Opinion
No. 32556.
April 1, 1947.
(Syllabus.)
1. WORKMEN'S COMPENSATION — Duty of Industrial Commission to make specific findings of fact as well as conclusions of law.
It is the duty of the State Industrial. Commission to make specific findings of the ultimate facts responsive to the issues as well as the conclusions of law upon which an order is made granting or denying an award of compensation to a claimant.
2. SAME — Order vacated where findings and conclusions too indefinite for judicial interpretation.
Where the findings of fact and conclusions of law of the State Industrial Commission are too indefinite and uncertain for judicial interpretation, this court, on appeal, will vacate the order for further proceedings.
Original action in the Supreme Court by the Skelly Oil Company to review an award of the State Industrial Commission in favor of Orville Witty.
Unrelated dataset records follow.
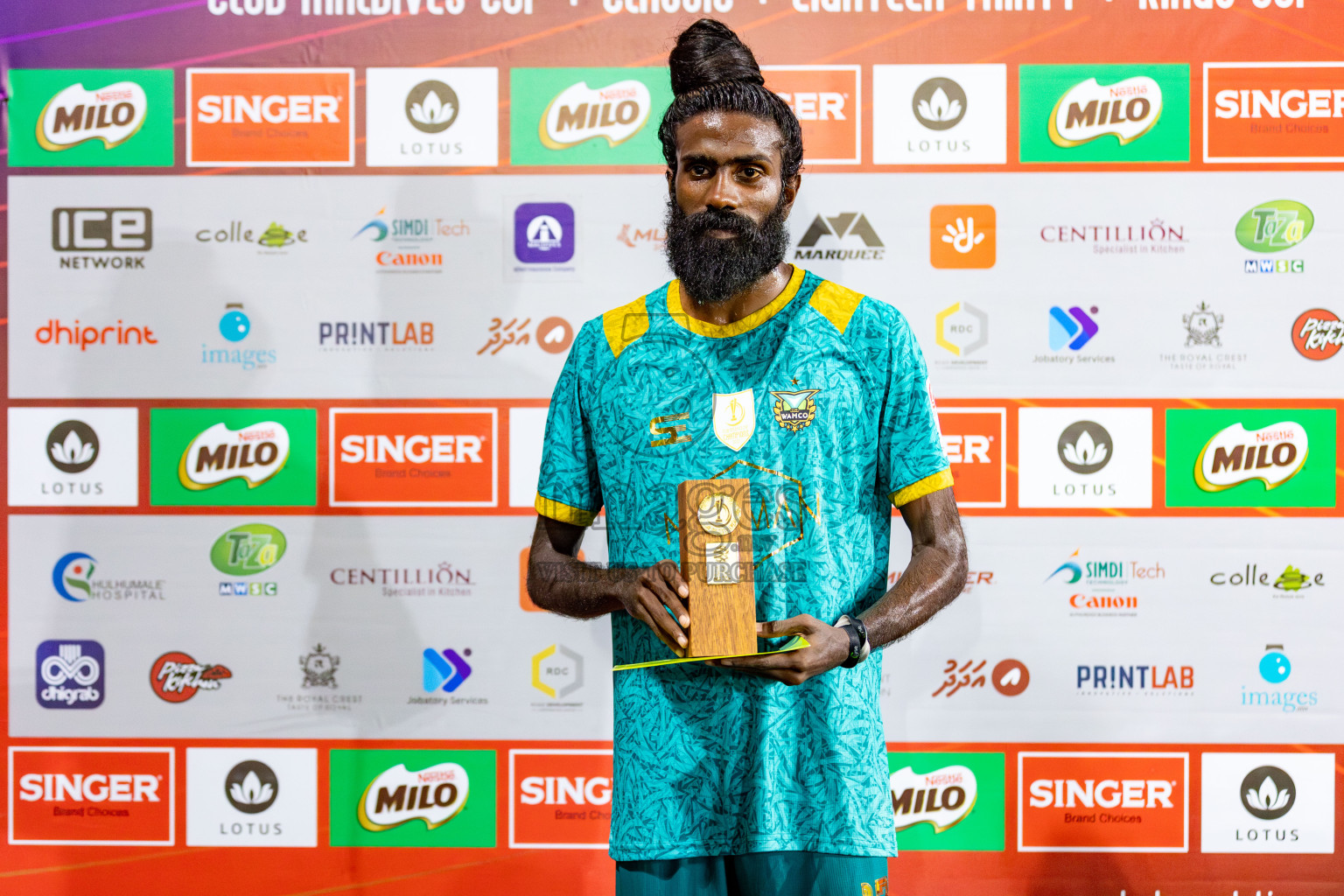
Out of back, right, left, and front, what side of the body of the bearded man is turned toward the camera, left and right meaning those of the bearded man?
front

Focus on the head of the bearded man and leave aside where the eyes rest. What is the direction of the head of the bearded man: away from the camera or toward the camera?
toward the camera
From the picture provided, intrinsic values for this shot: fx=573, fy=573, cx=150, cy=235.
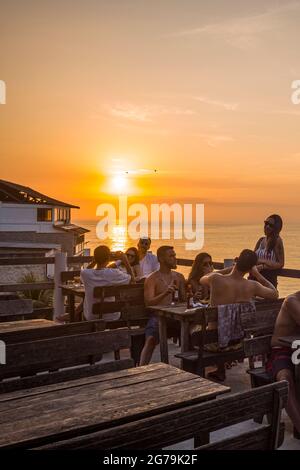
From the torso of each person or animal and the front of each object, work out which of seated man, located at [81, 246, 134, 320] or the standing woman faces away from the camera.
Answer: the seated man

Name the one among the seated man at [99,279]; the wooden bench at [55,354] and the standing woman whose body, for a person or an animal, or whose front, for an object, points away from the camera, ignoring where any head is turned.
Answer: the seated man

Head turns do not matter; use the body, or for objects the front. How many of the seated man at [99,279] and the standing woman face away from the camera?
1

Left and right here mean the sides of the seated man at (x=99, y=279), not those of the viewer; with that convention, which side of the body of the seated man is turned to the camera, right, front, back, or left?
back

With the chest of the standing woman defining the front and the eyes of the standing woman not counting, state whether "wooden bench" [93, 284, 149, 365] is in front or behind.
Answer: in front

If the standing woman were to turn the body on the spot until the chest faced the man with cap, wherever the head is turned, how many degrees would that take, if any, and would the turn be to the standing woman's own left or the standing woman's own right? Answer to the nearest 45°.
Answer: approximately 90° to the standing woman's own right

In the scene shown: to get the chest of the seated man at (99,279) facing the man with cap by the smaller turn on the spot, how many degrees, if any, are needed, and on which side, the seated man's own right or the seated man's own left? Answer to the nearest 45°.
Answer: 0° — they already face them

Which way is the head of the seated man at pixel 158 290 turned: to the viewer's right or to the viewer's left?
to the viewer's right

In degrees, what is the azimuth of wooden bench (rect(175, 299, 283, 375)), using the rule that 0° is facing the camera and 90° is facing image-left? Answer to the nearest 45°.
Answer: approximately 135°

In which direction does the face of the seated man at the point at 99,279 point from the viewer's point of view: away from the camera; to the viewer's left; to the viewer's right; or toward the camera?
away from the camera

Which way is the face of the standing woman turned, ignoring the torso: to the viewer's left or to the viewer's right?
to the viewer's left

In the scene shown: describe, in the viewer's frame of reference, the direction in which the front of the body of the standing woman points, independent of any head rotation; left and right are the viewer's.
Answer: facing the viewer and to the left of the viewer
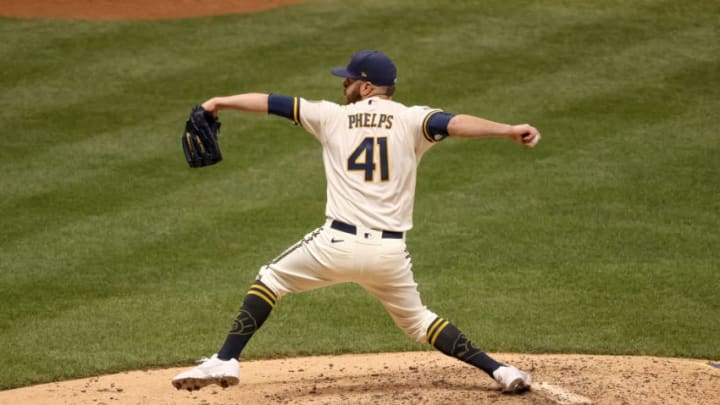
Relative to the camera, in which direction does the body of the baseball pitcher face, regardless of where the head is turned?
away from the camera
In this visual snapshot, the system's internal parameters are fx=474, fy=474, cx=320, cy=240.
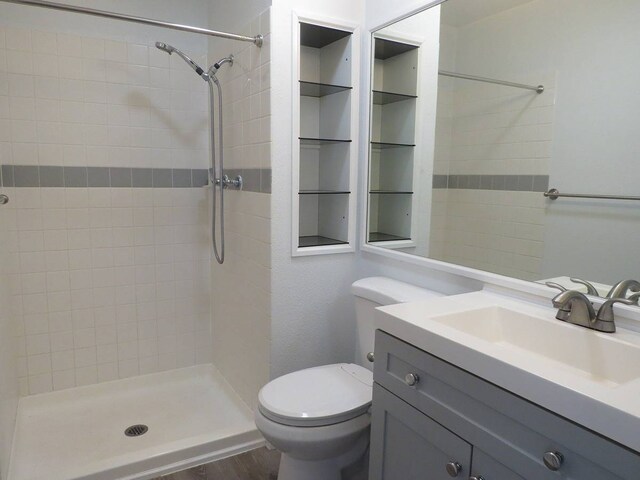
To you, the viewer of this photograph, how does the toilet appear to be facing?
facing the viewer and to the left of the viewer

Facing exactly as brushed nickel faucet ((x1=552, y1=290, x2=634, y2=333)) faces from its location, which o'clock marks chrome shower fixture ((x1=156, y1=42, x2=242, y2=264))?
The chrome shower fixture is roughly at 2 o'clock from the brushed nickel faucet.

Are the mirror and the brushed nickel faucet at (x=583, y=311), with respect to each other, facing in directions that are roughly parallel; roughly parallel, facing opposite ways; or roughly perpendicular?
roughly parallel

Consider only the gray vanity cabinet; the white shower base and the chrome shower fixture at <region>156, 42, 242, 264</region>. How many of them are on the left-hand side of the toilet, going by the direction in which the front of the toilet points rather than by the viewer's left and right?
1

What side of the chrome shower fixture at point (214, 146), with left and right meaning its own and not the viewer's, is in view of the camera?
left

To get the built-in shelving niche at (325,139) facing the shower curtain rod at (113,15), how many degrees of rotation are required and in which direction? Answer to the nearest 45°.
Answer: approximately 90° to its right

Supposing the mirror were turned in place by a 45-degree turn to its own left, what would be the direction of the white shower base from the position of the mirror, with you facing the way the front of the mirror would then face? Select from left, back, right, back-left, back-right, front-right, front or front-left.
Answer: right

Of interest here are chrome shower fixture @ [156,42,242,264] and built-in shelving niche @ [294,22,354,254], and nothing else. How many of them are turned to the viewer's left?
1

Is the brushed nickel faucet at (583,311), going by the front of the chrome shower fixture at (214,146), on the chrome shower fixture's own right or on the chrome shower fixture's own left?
on the chrome shower fixture's own left

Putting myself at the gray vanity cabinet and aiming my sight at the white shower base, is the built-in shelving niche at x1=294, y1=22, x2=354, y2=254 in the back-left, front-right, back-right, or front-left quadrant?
front-right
Award vacated.
C.L. Swim and Hawley C. Kerr (W.P.Z. German, of counsel), all of Tulsa, for petitioner.
Sam Y. Colby, of Madill, for respondent.
This is an original petition filed by Skelly Oil Company to review an award made to claimant, Orville Witty, for compensation for an injury received by claimant while employed by petitioner.
In this case the Industrial Commission found that claimant was engaged in a hazardous employment covered by the Workmen's Compensation Law, but did not set forth in its order the particular hazardous employment in which claimant was engaged, that is, whether the claimant herein was employed in a wholesale mercantile establishment, transfer or storage, or whether the place of work constituted a workshop. It is said that claimant was working in the "retail marketing department" of petitioner, but the record indicates rather vaguely that sales of its products were in sizable bulk to various filling stations, and whether said stations were operated directly by the company, or by lessees or operators or agents, is not clearly discernible from the record.
After a careful consideration of the record herein we are of the opinion that the order of the commission should be vacated and the cause remanded to the commission for further proceedings, to the end that the record may be clarified by further evidence, if necessary, and by specific finding of the character of employment found by the commission to be hazardous. See Corzine v. Compress, 196 Okla. 259, 164 P.2d 625.
Award vacated.
HURST, C.J., DAVISON, V.C.J., and RILEY, BAYLESS, WELCH, GIBSON. and ARNOLD, JJ., concur.